If you are the brand, you will be boycotted

As a lot of readers know, Adland has been covering Gamergate and Atheism+ for a while now, and by "Adland" I mean Dabitch because none of the other contributors, myself included have any skin in the game. But from a cultural standpoint, and from a branding standpoint, the rise of the blocklists on twitter have reached such a height of absurdity they say as much about technology gone awry as they do the ever changing direction a self-centered figurehead can have on its adoring population. We'll start with the former.
While my Kidsleepy Twitter handle is not on any blocklists that I can find, despite any potential guilt-by-association by the people who follow me. However, my personal twitter handle is on a blocklist, despite not once ever mentioning any so-called trigger subject and despite having a small number of twitter friends who by and large work in advertising and therefore don't even know Gamergate and Atheism+ exist. Sorry to burst your bubble but the majority of people in advertising hadn't heard of it before Adland started writing about it. (I can even go a step further in substantiating this because At the end of 2014 and into June of 2015 because I switched accounts, I was working on a video game account. No one I knew had even heard of it.
I digress. My point is, I hardly ever use my personal twitter account, and when I do it's usually to DM twitter friends. And yet Arthur Chu and Randi Harper, also has me on a block list. Until recently, I didn't know who either one of those two people were.

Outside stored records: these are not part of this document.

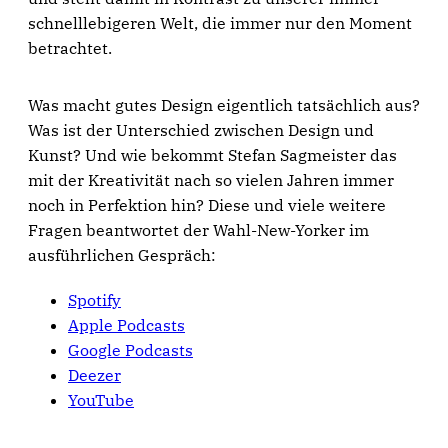
schnelllebigeren Welt, die immer nur den Moment
betrachtet.
Was macht gutes Design eigentlich tatsächlich aus?
Was ist der Unterschied zwischen Design und
Kunst? Und wie bekommt Stefan Sagmeister das
mit der Kreativität nach so vielen Jahren immer
noch in Perfektion hin? Diese und viele weitere
Fragen beantwortet der Wahl-New-Yorker im
ausführlichen Gespräch:
Spotify
Apple Podcasts
Google Podcasts
Deezer
YouTube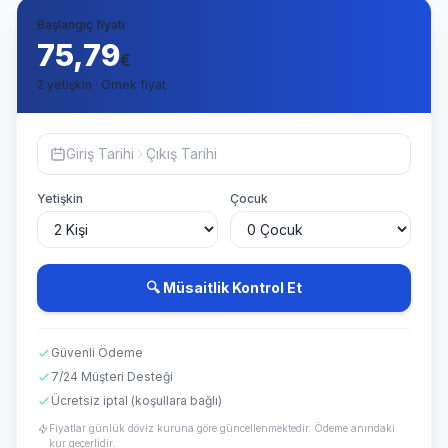
Başlangıç fiyatı
75,79
€
2 yetişkin · Örnek fiyat
Giriş Tarihi
Çıkış Tarihi
Yetişkin
Çocuk
🔍 Müsaitlik Kontrol Et
Güvenli Ödeme
7/24 Müşteri Desteği
Ücretsiz iptal (koşullara bağlı)
Fiyatlar günlük döviz kuruna göre güncellenmektedir. Ödeme anındaki
kur geçerlidir.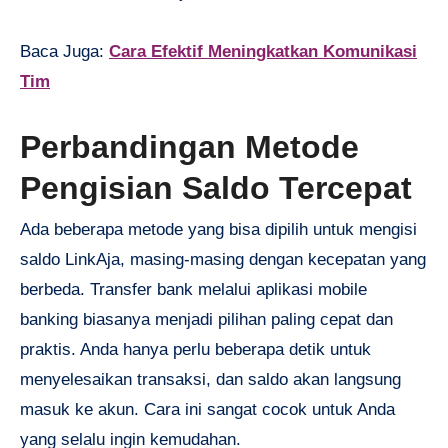
Baca Juga:
Cara Efektif Meningkatkan Komunikasi
Tim
Perbandingan Metode
Pengisian Saldo Tercepat
Ada beberapa metode yang bisa dipilih untuk mengisi
saldo LinkAja, masing-masing dengan kecepatan yang
berbeda. Transfer bank melalui aplikasi mobile
banking biasanya menjadi pilihan paling cepat dan
praktis. Anda hanya perlu beberapa detik untuk
menyelesaikan transaksi, dan saldo akan langsung
masuk ke akun. Cara ini sangat cocok untuk Anda
yang selalu ingin kemudahan.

Which leads me to point two.
In my opinion Blocklists have become the new bragging rights among an ever growing of socially backward whose vision of reality is so distorted they conflate the number of people they've blocked with the number of followers they have as being one and the same achievement. But what good is blocking someone who has done nothing to you? Why lean into some app that is so poorly written it condemns a wide swath of people whether they're "guilty" of anything or not? The only fail safe on a lot of these blocklists is to beg forgiveness to the person who runs the blocklist so they'll unblock you? In other words if I can ever hope to engage with Arthur Chu or Wil Wheaton for that matter, I have to plead my case? Why would I want to do this?
As far as I know, Wil Wheaton's beef with the people on Twitter is that he's tired of them quoting something from his Star Trek: Next Generation days. In other words he's over people saying "Shut up Wesley" or something, which kind of feels akin to the one hit wonder who is griping that the song that made him so much money and made him a star is suddenly beneath him and that the fans who still remember a phrase from a show that first aired in 1987 so STFU now. He's obviously entitled to feel that way. That just seems like a bridge too far. Either that or he its his subtweets about haters and stupid people or something. I have no idea. Perhaps that verified account doesn't have a mute botton? Perhaps that's effort? Also, for someone who, according to his Wikipedia has been a supporter of the EFF since 2002, isn't creating a blocklist anathema to the EFF's ethos? The whole thing seems strange, especially for an actor. I guess because I assume actors must have some sort of thick skin to make it in Hollywood.
Then again, to quote title of another show that first aired in 1987: It's a different world.